### AUSGANGSTEXT

......

# jaxb binding nach set



## mariopetr (3. Aug 2003)

hallo,

weis jemand wie man ein (java)Set als binding fuer jaxb einstellt?

problem ist folgendes (jaxbNS ist importiert (jxb)):

[..]
<xs:complexType name="foo">
	<xs:sequence>
		<xs:element name="bar" type="xs:string" minOccurs="0" maxOccurs="unbounded"/>
	</xs:sequence>
</xs:complexType>
[..]

wenn man das nun mit annotation::appinfo::jaxroperty collectionClass compiliert, kann man wirklich nur collections nehmen (da der member mit einer ListBindingFactory erzeugt wird).
wie bekomme ich es (auch xs konform)hin, das es ein set wird?

ps: codeformatierung und tabbs waeren nicht schlecht, geht aber eher nicht (nein, mit html hacke ich das jetzt nicht ein *g*)


----------



## stev.glasow (4. Aug 2003)

oh lala -  :?:  :?:  :?: -  :roll:


----------



## mariopetr (4. Aug 2003)

wie meinen?


----------



## stev.glasow (4. Aug 2003)

was ist jaxb ?
kannst du kurz erklären ?


----------



## mariopetr (4. Aug 2003)

hallo,

naja, das ist die java xml binding architecture. mann kann damit aus einem xsd (xml schema) ein paar javaklassen generieren, die einem das speichern nach und laden von xml erlauben. quasi jaxp ohne das man etwas selber machen muss.leider kann man jaxb nicht mehr einzelnen downlowden, sondern mus sich das jwsdp (java web services developers pack) vom sunserver ziehen. wenn es dich interessiert, schaue mal nach http://java.sun.com/xml/jaxb/users-guide/, da ist es sehr ausfuehrlich erklaert.


----------



## stev.glasow (4. Aug 2003)

......

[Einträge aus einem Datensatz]
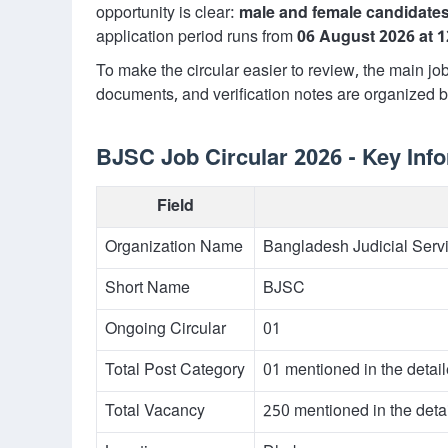
opportunity is clear:
male and female candidate
application period runs from
06 August 2026 at 
To make the circular easier to review, the main job 
documents, and verification notes are organized be
BJSC Job Circular 2026 - Key Inf
Field
Organization Name
Bangladesh Judicial Ser
Short Name
BJSC
Ongoing Circular
01
Total Post Category
01 mentioned in the detai
Total Vacancy
250 mentioned in the deta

......

### AUFGABE 1
Was muss man laut dem Forumsthread über JAXB herunterladen, weil JAXB nicht mehr einzeln erhältlich ist?
### AUFGABE 2
Greife den Forumsthread über JAXB und Java-Sets an der Stelle auf, an der er endet, und schreibe ihn weiter.
Die Auflistung stammt aus einer anderen Quelle als der Ausgangstext.

### ENDGÜLTIGE ANTWORT 1
Man muss sich das Java Web Services Developers Pack (jwsdp) vom Sun-Server holen.

### ENDGÜLTIGE ANTWORT 2
kannst du mir mal ein beispiel nennen wo man das brauch(kann das nicht so nachvollziehen) - vielleicht das woran du gerade arbeitest oder beschäftigst du dich erstmal nur zu lernzwecken damit.


----------



## mariopetr (4. Aug 2003)

hallo,

nehmen wir mal an, du willst einen kleinen server schreiben, der alle mitglieder anbietet. da du kompatibel bleiben willst,willst du die daten als xml ausgeben (kann man dann mit xslt nach html und sonstwas umbauen, also ganz nett).

normalerweise wuerdes du per hand das file generieren, der (java)client mueste dann per hand durchgehen und es auseinanderfickeln.

also schreibst du ein xsd (hast du auch glecih die sicherheit des validierens, die rundrumdeclaration lasse ich mal weg , xsd ist der namespace duer xsd vom w3c)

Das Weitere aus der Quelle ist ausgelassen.